Source material =>
>>>

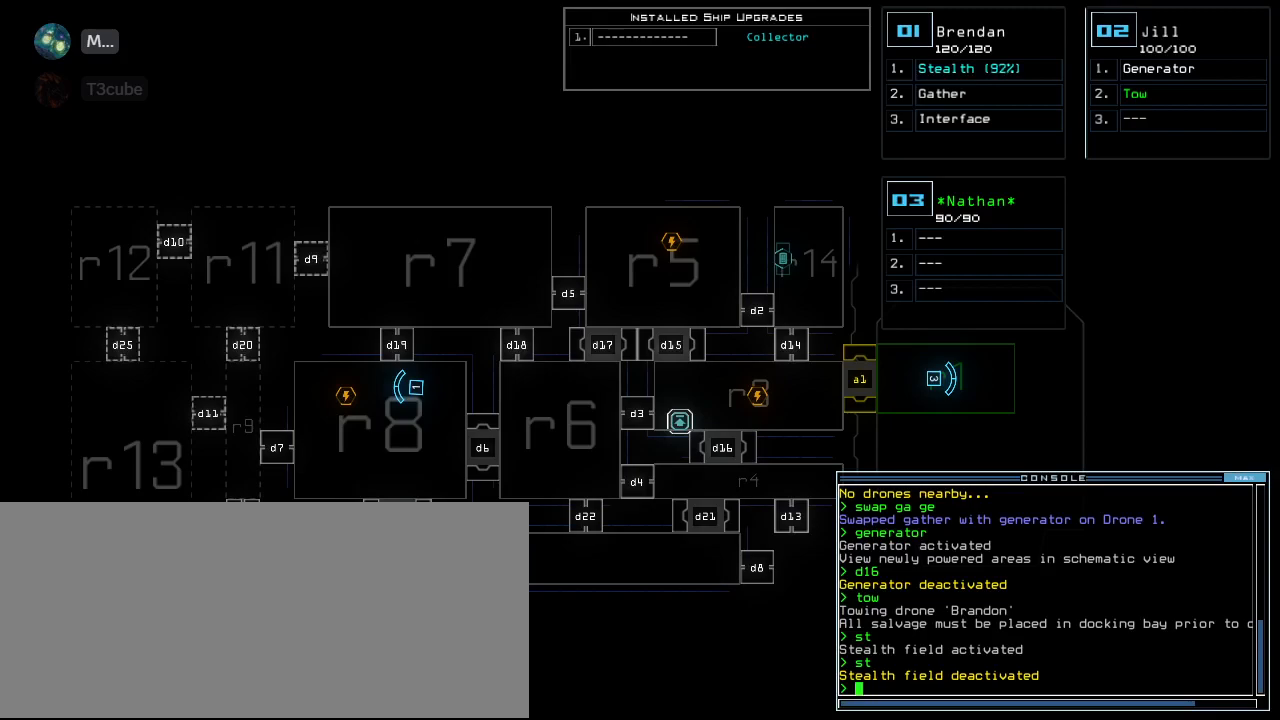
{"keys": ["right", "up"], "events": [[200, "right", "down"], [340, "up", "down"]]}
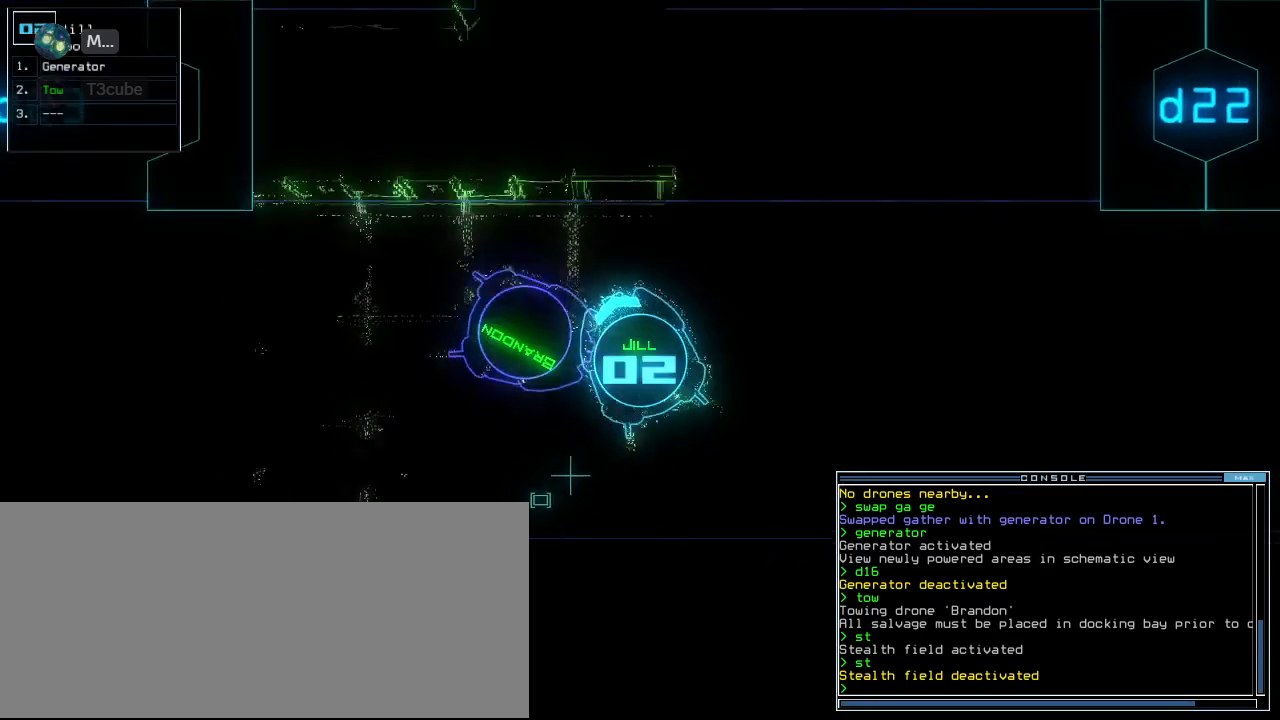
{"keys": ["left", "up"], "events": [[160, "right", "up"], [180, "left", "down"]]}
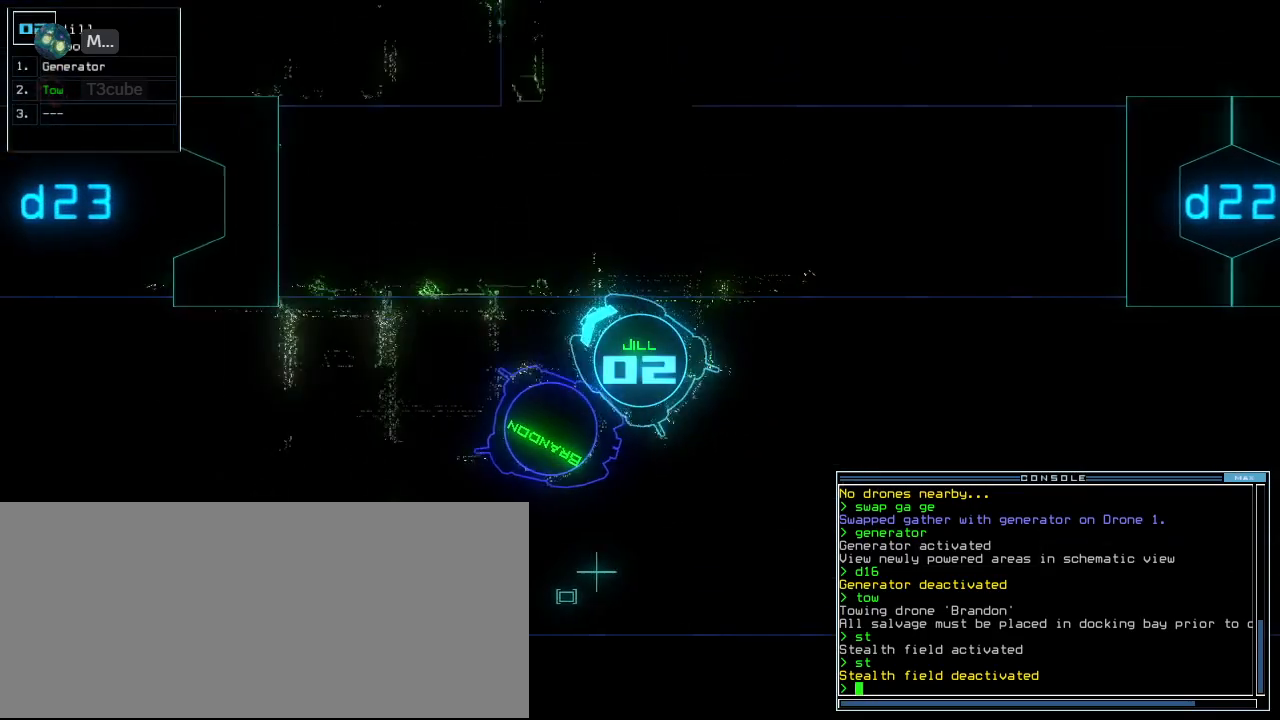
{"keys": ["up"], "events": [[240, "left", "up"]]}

<<<

Instructions to follow => Scan the listing above for the word "right" and show each line where it is found.

Task result =>
{"keys": ["right", "up"], "events": [[200, "right", "down"], [340, "up", "down"]]}
{"keys": ["left", "up"], "events": [[160, "right", "up"], [180, "left", "down"]]}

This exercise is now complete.